I was vulnerable to that kind of grand vision, only twenty-six years old when I started covering Afghanistan as a newspaper correspondent, part of a generation of journalists whose careers started after September 11, 2001. I had visited many countries but always felt disappointed that none of them seemed foreign; there was always a Starbucks or a McDonald’s around the corner. Afghanistan was excitingly different, a place where credit cards and calendars meant almost nothing. In the years after 2001, the country became a bustling hub
for spies, aid workers and other ambitious expats. They appeared to be involved in something important, and during my first swoon of interest in the country I started to believe they were mending the tapestry of our globalized society; I hoped that their projects would draw the world toward a basic system of law and order. After the fourth or fifth round at a bar in Kabul, foreigners would make bets on which trouble spots we would tackle next. We took it for granted that modern ideas about health, education and agriculture could lift any society out of poverty. We assumed that those efforts could be protected against any threat by our glorious armies, the most sophisticated forces ever fielded.
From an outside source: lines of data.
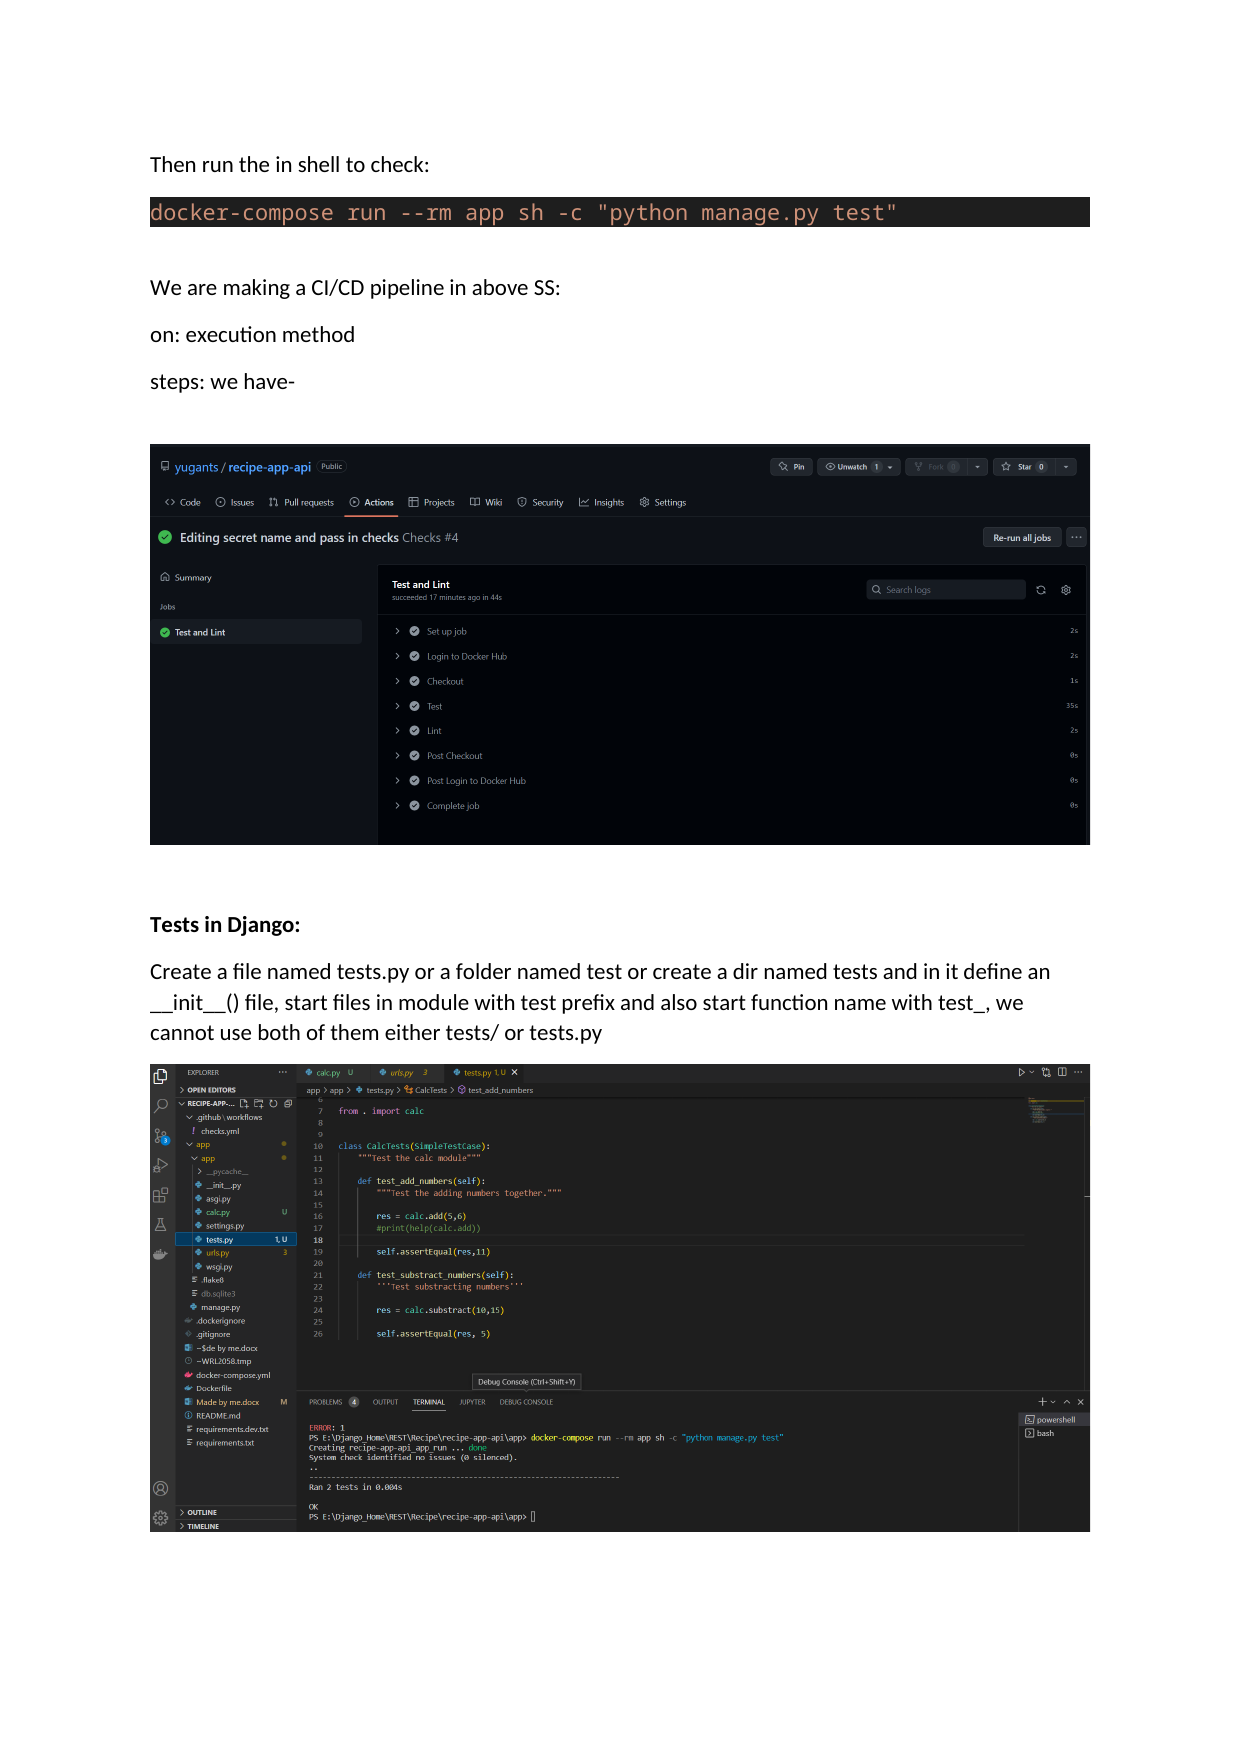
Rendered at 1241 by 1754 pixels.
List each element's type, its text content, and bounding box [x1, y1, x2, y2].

text steps: we have- [150, 367, 1090, 395]
text Tests in Django: [150, 911, 1090, 938]
text We are making a CI/CD pipeline in above SS: [150, 273, 1090, 302]
text Then run the in shell to check: [150, 150, 1090, 178]
text docker-compose run --rm app sh -c "python manage.py test" [150, 197, 1090, 227]
text Create a file named tests.py or a folder named test or create a dir named tests and in it define an __init__() file, start files in module with test prefix and also start function name with test_, we cannot use both of them either tests/ or tests.py [150, 957, 1090, 1046]
text on: execution method [150, 320, 1090, 348]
Any foreign journalist who claimed to be a dispassionate observer was kidding himself. The project involved “us,” in the broadest sense. As reporters, we may have used the third person in our text, but in conversation we slipped easily into a collective “we” that included the whole panoply of foreigners.
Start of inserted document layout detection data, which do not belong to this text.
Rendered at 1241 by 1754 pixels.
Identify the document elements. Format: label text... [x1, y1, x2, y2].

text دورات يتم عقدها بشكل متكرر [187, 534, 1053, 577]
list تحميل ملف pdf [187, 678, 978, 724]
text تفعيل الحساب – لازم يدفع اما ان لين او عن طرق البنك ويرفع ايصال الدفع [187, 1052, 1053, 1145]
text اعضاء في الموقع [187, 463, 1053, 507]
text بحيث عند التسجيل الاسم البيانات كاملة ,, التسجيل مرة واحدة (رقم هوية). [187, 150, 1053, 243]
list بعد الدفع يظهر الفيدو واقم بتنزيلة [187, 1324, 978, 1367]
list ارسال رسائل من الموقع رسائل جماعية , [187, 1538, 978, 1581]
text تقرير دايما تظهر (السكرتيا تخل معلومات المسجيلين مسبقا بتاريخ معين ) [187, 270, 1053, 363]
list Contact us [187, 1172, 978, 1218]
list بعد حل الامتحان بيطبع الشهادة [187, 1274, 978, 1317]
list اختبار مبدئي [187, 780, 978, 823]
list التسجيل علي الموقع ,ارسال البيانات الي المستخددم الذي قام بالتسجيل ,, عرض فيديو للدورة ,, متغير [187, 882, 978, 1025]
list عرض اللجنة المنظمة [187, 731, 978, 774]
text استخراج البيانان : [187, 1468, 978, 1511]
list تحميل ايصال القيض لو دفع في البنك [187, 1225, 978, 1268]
More than forty countries contributed forces, and people from dozens of other countries were part of the civilian reconstruction effort. They talked enthusiastically about the latest theories on counter-insurgency and social development. This was not Vietnam; these were not grunts thrashing in the jungle. We had professionals. They mapped every inch of terrain with satellite guidance, turning badlands into databases with the precise location of battles, rumours, the names of leaders today and a thousand years ago. The officers read all the important books about Afghanistan and took notes in ruggedized laptops. When they squinted out at the mountains and valleys, they looked with electronic eyes. They watched feeds from robot planes drifting overhead, whose cameras panned smoothly even as the landscape below erupted with explosions. They swore constantly. They shit in bags and drank water the temperature of warm urine. But for all the hardships they rarely had reason to question their own supremacy. They smashed Taliban bases every day, while the opposite almost never happened. Most of the time, our guys went out and kicked ass, ticking the boxes on their mission objectives.